### Directions:
How many lines of these entries hold the string "selector"? Reply with the number alone.

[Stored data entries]
*** Block opens ***

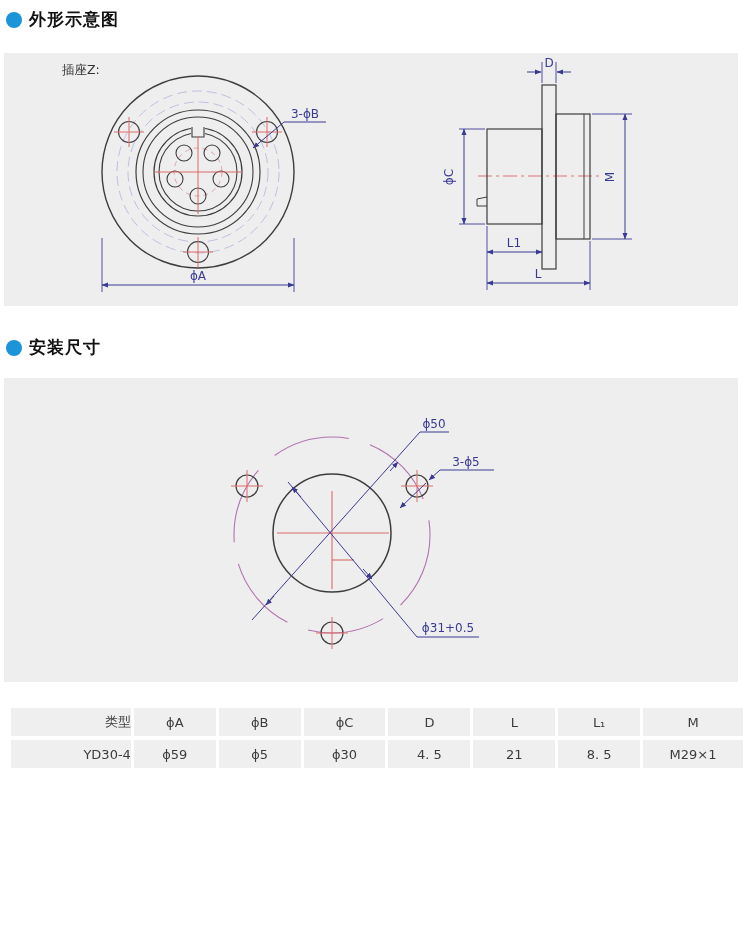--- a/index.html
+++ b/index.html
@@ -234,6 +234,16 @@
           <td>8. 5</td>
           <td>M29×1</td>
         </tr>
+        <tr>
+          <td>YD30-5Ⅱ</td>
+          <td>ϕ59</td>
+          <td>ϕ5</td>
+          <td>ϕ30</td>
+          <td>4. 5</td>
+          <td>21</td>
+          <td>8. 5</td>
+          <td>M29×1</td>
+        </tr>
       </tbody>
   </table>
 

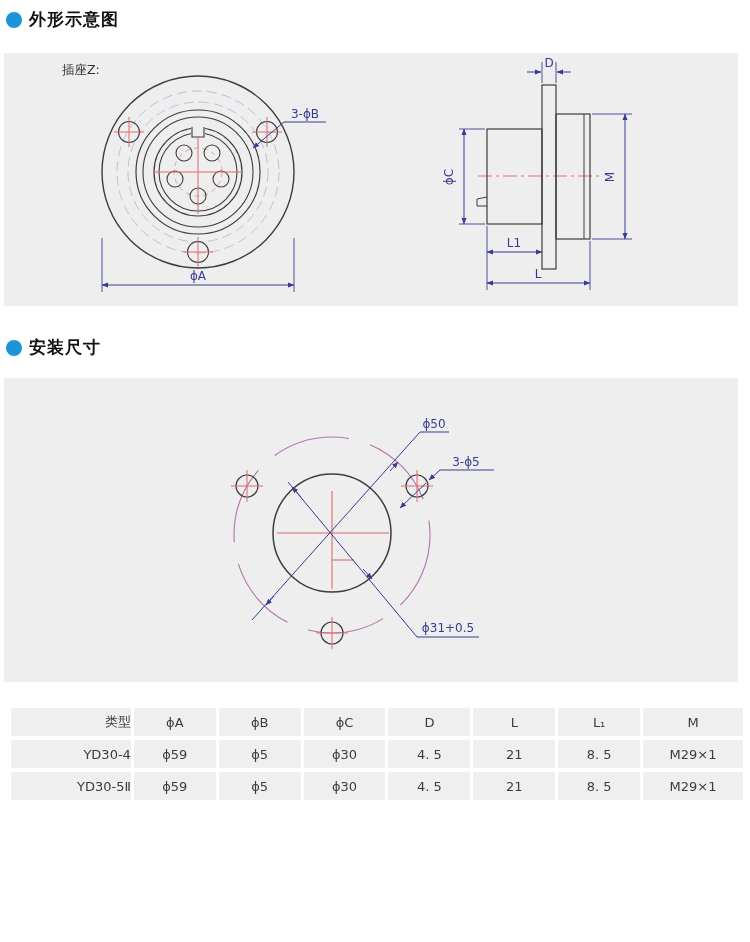--- a/index.html
+++ b/index.html
@@ -244,6 +244,16 @@
           <td>8. 5</td>
           <td>M29×1</td>
         </tr>
+        <tr>
+          <td>YD30-10</td>
+          <td>ϕ59</td>
+          <td>ϕ5</td>
+          <td>ϕ30</td>
+          <td>4. 5</td>
+          <td>32. 8</td>
+          <td>17. 7</td>
+          <td>M40×1</td>
+        </tr>
       </tbody>
   </table>
 

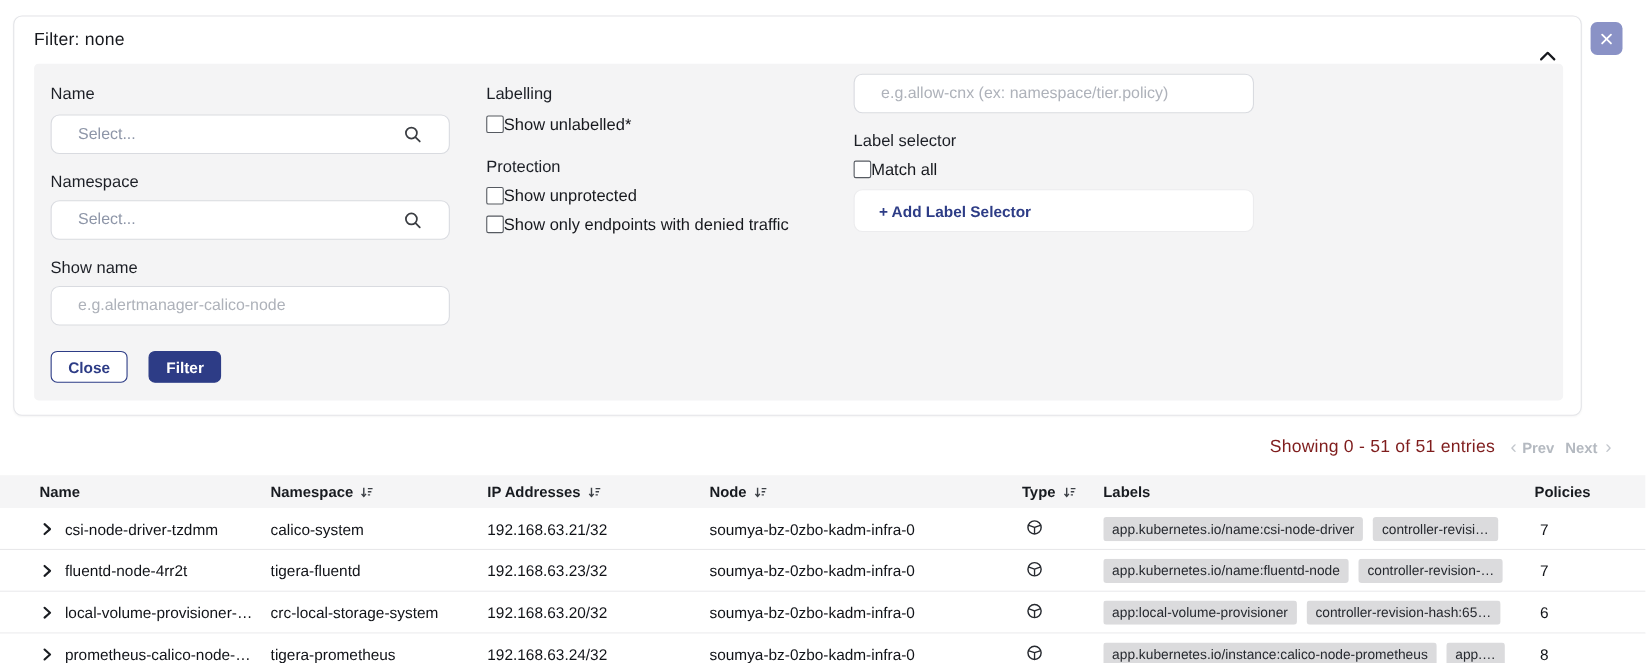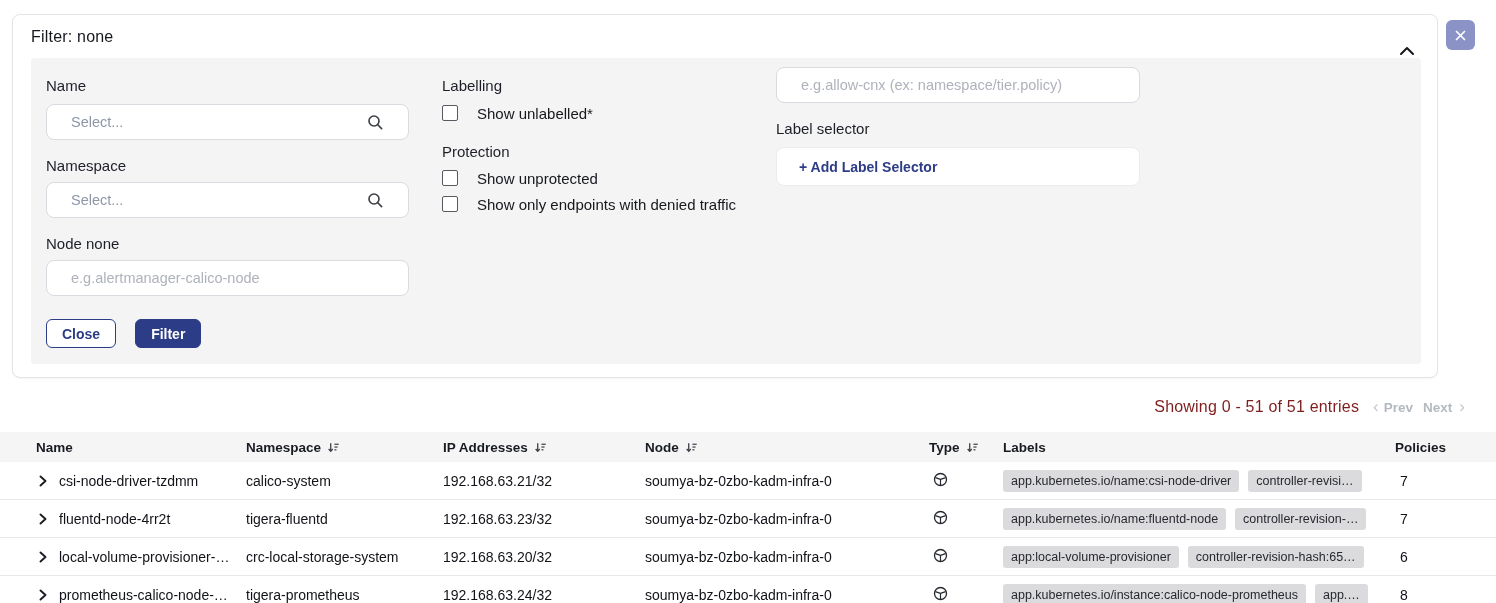--- a/index.html
+++ b/index.html
@@ -45,7 +45,7 @@
   .btn-outline { background:#fff; border:1.5px solid var(--navy); color:var(--navy); }
   .btn-solid { background:var(--navy); border:1.5px solid var(--navy); color:#fff; }
 
-  .cb-row { display:flex; align-items:center; gap:19px; white-space:nowrap; height:18px; }
+  .cb-row { display:flex; align-items:center; gap:0; white-space:nowrap; height:18px; }
   .cb-row.r1 { margin-top:9px; } .cb-row.r2 { margin-top:8px; } .cb-row.r3 { margin-top:8px; }
   .sec-label { margin-top:20px; }
   .checkbox { width:16px; height:16px; border:1.6px solid #565a61; border-radius:2px;

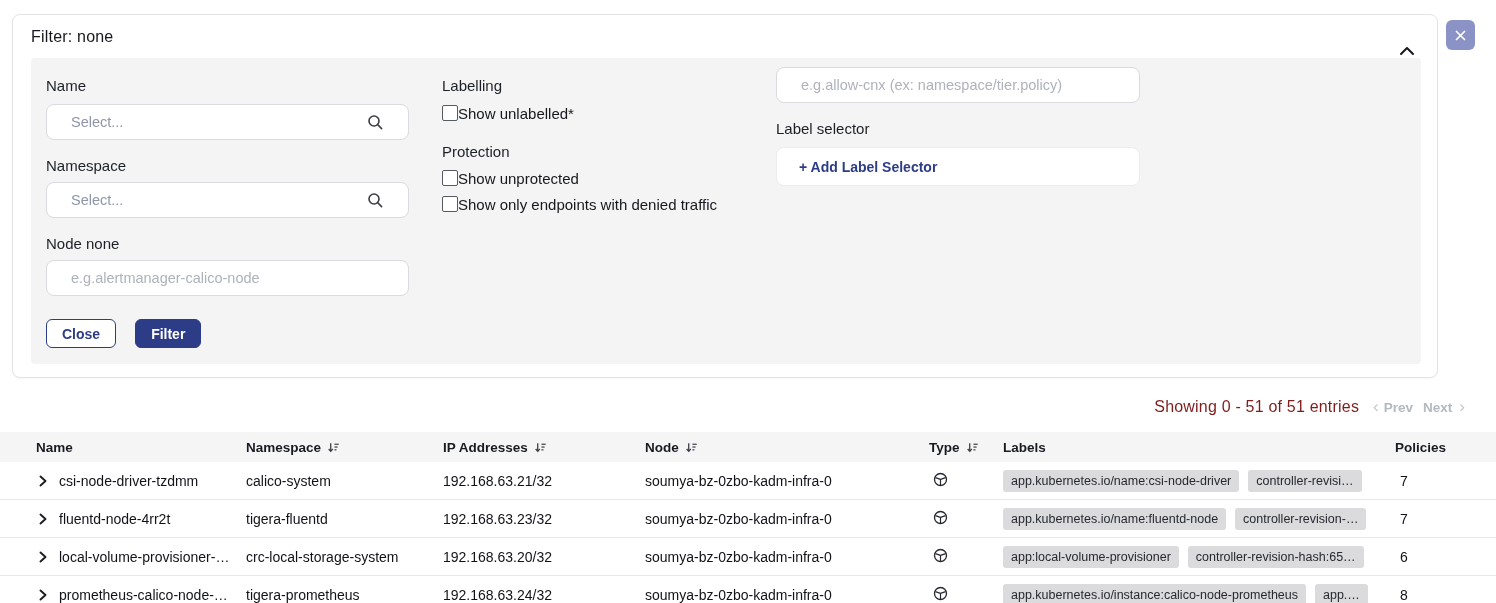--- a/index.html
+++ b/index.html
@@ -161,6 +161,10 @@
         </div>
 
         <label class="flabel mt16">Label selector</label>
+        <div class="cb-row match-row">
+          <span class="checkbox"></span>
+          <span class="cb-label">Match all</span>
+        </div>
 
         <div class="add-selector">+ Add Label Selector</div>
       </div>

*** Block closes ***

### Finished task:
2